Given $i=\{A,B,C\}$
$A: n=3, P(\text{Success})=1/8$
$B: n=5, P(\text{Success})=1/4$
$C: n=2, P(\text{Success})=1/2$
And assuming that trials are independent for all $n$, I am trying to find the Variance of the number of times a target will be hit.
To me this seems like a Bernoulli Random Variable, so I assume you can calculate the Variance of hits for all trials as the sum of all variances for each player.
That gives: $$\text{Var}(\text{Hit})=3(1/8)(7/8)+5(1/4)(3/4)+2(1/2)(1/2).$$
Can I calculate the variance of the number of times the target will be hit in this way?

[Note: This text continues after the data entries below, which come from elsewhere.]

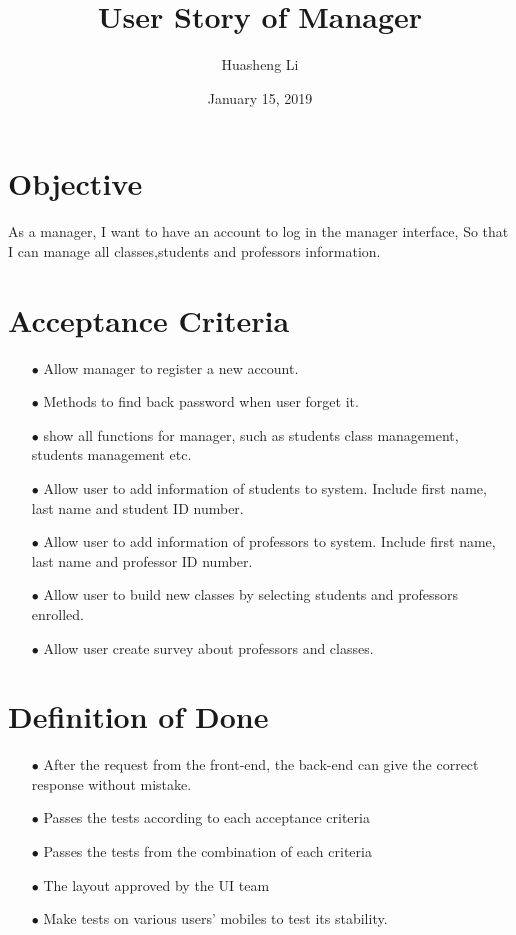\documentclass{article}
\begin{document}
\title{User Story of Manager}
\author{Huasheng Li}
\date{January 15, 2019}
\maketitle
\section*{Objective}
As a manager, I want to have an account to log in the manager interface, So that I can manage all classes,students and professors information.

\section*{Acceptance Criteria}
\begin{itemize}
\item[$\bullet$] Allow manager to register a new account.
\item[$\bullet$] Methods to find back password when user forget it.
\item[$\bullet$] show all functions for manager, such as students class management, students management etc.
\item[$\bullet$] Allow user to add information of students to system. Include first name, last name and student ID number.
\item[$\bullet$] Allow user to add information of professors to system. Include first name, last name and professor ID number.
\item[$\bullet$] Allow user to build new classes by selecting students and professors enrolled.
\item[$\bullet$] Allow user create survey about professors and classes.
\end{itemize}

\section*{Definition of Done}
\begin{itemize}
\item[$\bullet$] After the request from the front-end, the back-end can give the correct response without mistake.
\item[$\bullet$] Passes the tests according to each acceptance criteria
\item[$\bullet$] Passes the tests from the combination of each criteria
\item[$\bullet$] The layout approved by the UI team
\item[$\bullet$] Make tests on various users' mobiles to test its stability.
\end{itemize}
\end{document}
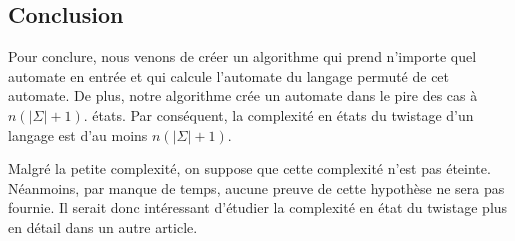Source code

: \subsection{Conclusion}

Pour conclure, nous venons de créer un algorithme qui prend n’importe quel
automate en entrée et qui calcule l’automate du langage permuté de cet
automate. De plus, notre algorithme crée un automate dans le pire des cas à
\(n(\lvert \Sigma \rvert + 1)\). états. Par conséquent, la complexité en états
du twistage d’un langage est d’au moins \(n(\lvert \Sigma \rvert + 1)\).

\vphantom{}

Malgré la petite complexité, on suppose que cette complexité n'est pas
éteinte. Néanmoins, par manque de temps, aucune preuve de cette hypothèse ne
sera pas fournie. Il serait donc intéressant d'étudier la complexité en état
du twistage plus en détail dans un autre article.
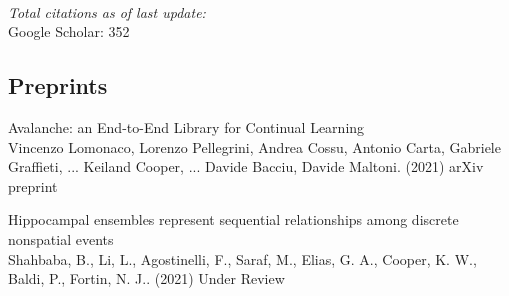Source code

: \documentclass[10pt]{cooperCV2}
\begin{document}
%	






\needspace{\headerpush}
\myRule{\columnwidth}{1pt}\\

\textit{Total citations as of last update:}\\
\aiGoogleScholar \hspace{0.05cm} Google Scholar: 352

 
 
	

\subsection{Preprints} 
\begin{etaremune}[itemindent=-1.5\bibhang, topsep=0pt,
				   itemsep=\bibsep,partopsep=0pt,parsep=0pt,leftmargin={\bibhang+\widthof{[999]}}] 
    
    \item Avalanche: an End-to-End Library for Continual Learning \\
     Vincenzo Lomonaco, Lorenzo Pellegrini, Andrea Cossu, Antonio Carta, Gabriele Graffieti, ... Keiland Cooper, ... Davide Bacciu, Davide Maltoni. (2021) arXiv preprint 
     
	
    \item Hippocampal ensembles represent sequential relationships among discrete nonspatial events \\
     Shahbaba, B., Li, L., Agostinelli, F., Saraf, M., Elias, G. A., Cooper, K. W., Baldi, P.,  Fortin, N. J.. (2021) Under Review 
     
	

\end{etaremune}

 

	
\end{document}
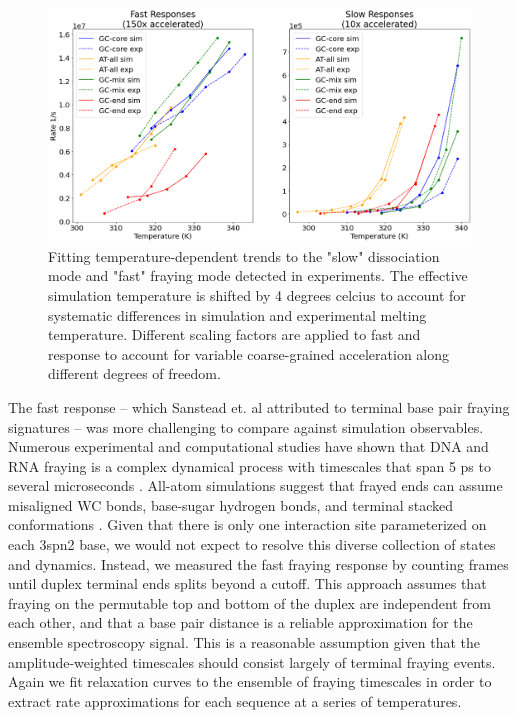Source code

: \documentclass[journal=jpcbfk,manuscript=article]{achemso}
\begin{document}
\begin{figure}  %
	\begin{center}
        \includegraphics[width=\textwidth]{Fig2.pdf}
        \caption{Fitting temperature-dependent trends to the "slow" dissociation mode and "fast" fraying mode detected in experiments. The effective simulation temperature is shifted by 4 degrees celcius to account for systematic differences in simulation and experimental melting temperature. Different scaling factors are applied to fast and response to account for variable coarse-grained acceleration along different degrees of freedom.}
        \label{fig:relaxation-comparison}
	\end{center}
\end{figure}


The fast response -- which Sanstead et. al attributed to terminal base pair fraying signatures -- was more challenging to compare against simulation observables. Numerous experimental and computational studies have shown that DNA and RNA fraying is a complex dynamical process with timescales that span 5 ps to several microseconds \citep{ Nonin1995TerminalFraying, Nikolova2012ProbingSimulations, Andreatta2006UltrafastHelix, Galindo-Murillo2015ConvergenceDGCACGAACGAACGAACGC}. All-atom simulations suggest that frayed ends can assume misaligned WC bonds, base-sugar hydrogen bonds, and terminal stacked conformations \citep{PinamontiTheModels, Zgarbova2014BaseRNA}. Given that there is only one interaction site parameterized on each 3spn2 base, we would not expect to resolve this diverse collection of states and dynamics. Instead, we measured the fast fraying response by counting frames until duplex terminal ends splits beyond a cutoff. This approach assumes that fraying on the permutable top and bottom of the duplex are independent from each other, and that a base pair distance is a reliable approximation for the ensemble spectroscopy signal. This is a reasonable assumption given that the amplitude-weighted timescales should consist largely of terminal fraying events. Again we fit relaxation curves to the ensemble of fraying timescales in order to extract rate approximations for each sequence at a series of temperatures. 
\end{document}
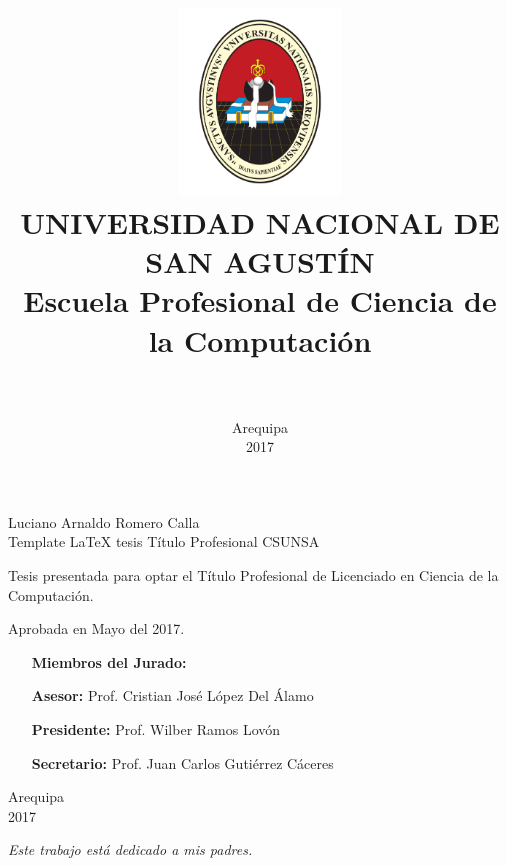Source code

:\documentclass[11pt,a4paper]{report}
\title
{
	\includegraphics[width=0.32\textwidth]{figures/unsa}\\\vspace{1cm}
	\large UNIVERSIDAD NACIONAL DE SAN AGUSTÍN\\ 
	Escuela Profesional de Ciencia de la Computación\\\vspace{3cm}
	\Large\bf\mytitle\\\vspace{2cm}
}
\author{\Large\sc\myauthor}
\date{\vspace{3cm}\sc Arequipa\\2017}
\theoremstyle{custom}
\numberwithin{mydef}{chapter}
\def\myauthor{Luciano Arnaldo Romero Calla}
\def\mytitle{Template LaTeX tesis Título Profesional CSUNSA}
\begin{document}
\maketitle

\begin{titlepage}
\begin{center}
{\Large\sc\myauthor}\\\vspace{2cm}
{\Large\mytitle}\\\vspace{3cm}
\end{center}
\null\hfill
\begin{minipage}{0.48\textwidth}
\large
Tesis presentada para optar el Título Profesional de
Licenciado en Ciencia de la Computación.
\end{minipage}

\bigskip\vspace{2cm}
\large Aprobada en Mayo del 2017.\\\vspace{2cm}

\null\hfill
\begin{minipage}{0.52\textwidth}
\large
\begin{itemize}
\item[] \textbf{Miembros del Jurado:}
\item[\bf Asesor:] Prof. Cristian José López Del Álamo
\item[\bf Presidente:] Prof. Wilber Ramos Lovón
\item[\bf Secretario:] Prof. Juan Carlos Gutiérrez Cáceres
\end{itemize}
\end{minipage}

\bigskip\vspace{4cm}
\begin{center}
\large\sc Arequipa\\2017
\end{center}
\end{titlepage}

\begin{titlepage}
\null\vfill\null\hfill\em Este trabajo está dedicado a mis padres.
\end{titlepage}

\setlength{\parskip}{1em}

%

\setlength{\parskip}{0em}
\tableofcontents
\listoffigures
\listoftables

\setlength{\parskip}{1em}

\end{document}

$\newcommand{\Var}{\operatorname{Var}}$ I would like to flesh out some details to provide possible guidance.
It seems like the scenario is something like there are three archers, $A,B,C$, and each has accuracy $1/8,1/4,$ and $1/2$ respectively. Find the expectation and varaince of the number of successful shots.
Let $X_i$ for $i = A,B,C$ denote the number of successful shots. Then, yes, each individual shot is a Bernoulli trial with success $1/8,1/4$ and $1/2$ for each archer.
However, notice that $X_A$ is the number of successes in $n = 3$ independent trials with chance $1/8$ of success. Hence $$X_A\sim\text{Binomial}(3, 1/8).$$
Similarly, $$X_B\sim\text{Bin}(5,1/4)$$ and $$X_C\sim\text{Bin}(2, 1/2).$$
If we call $X = X_A+X_B+X_C$ the number of total successful shots, then $$E[X] =E[X_A]+E[X_B]+E[X_C] = 3\cdot\frac{1}{8}+5\cdot\frac{1}{4}+2\cdot\frac{1}{2} = \frac{21}{8},$$ and by independence $$\Var(X) = \Var(X_A)+\Var(X_B)+\Var(X_C) = 3\cdot\frac{1}{8}\cdot\frac{7}{8}+5\cdot\frac{1}{4}\cdot\frac{3}{4}+2\cdot\frac{1}{2}\cdot\frac{1}{2} = \frac{113}{64}.$$
Notice that $X$ is does not follow a binomial distribution.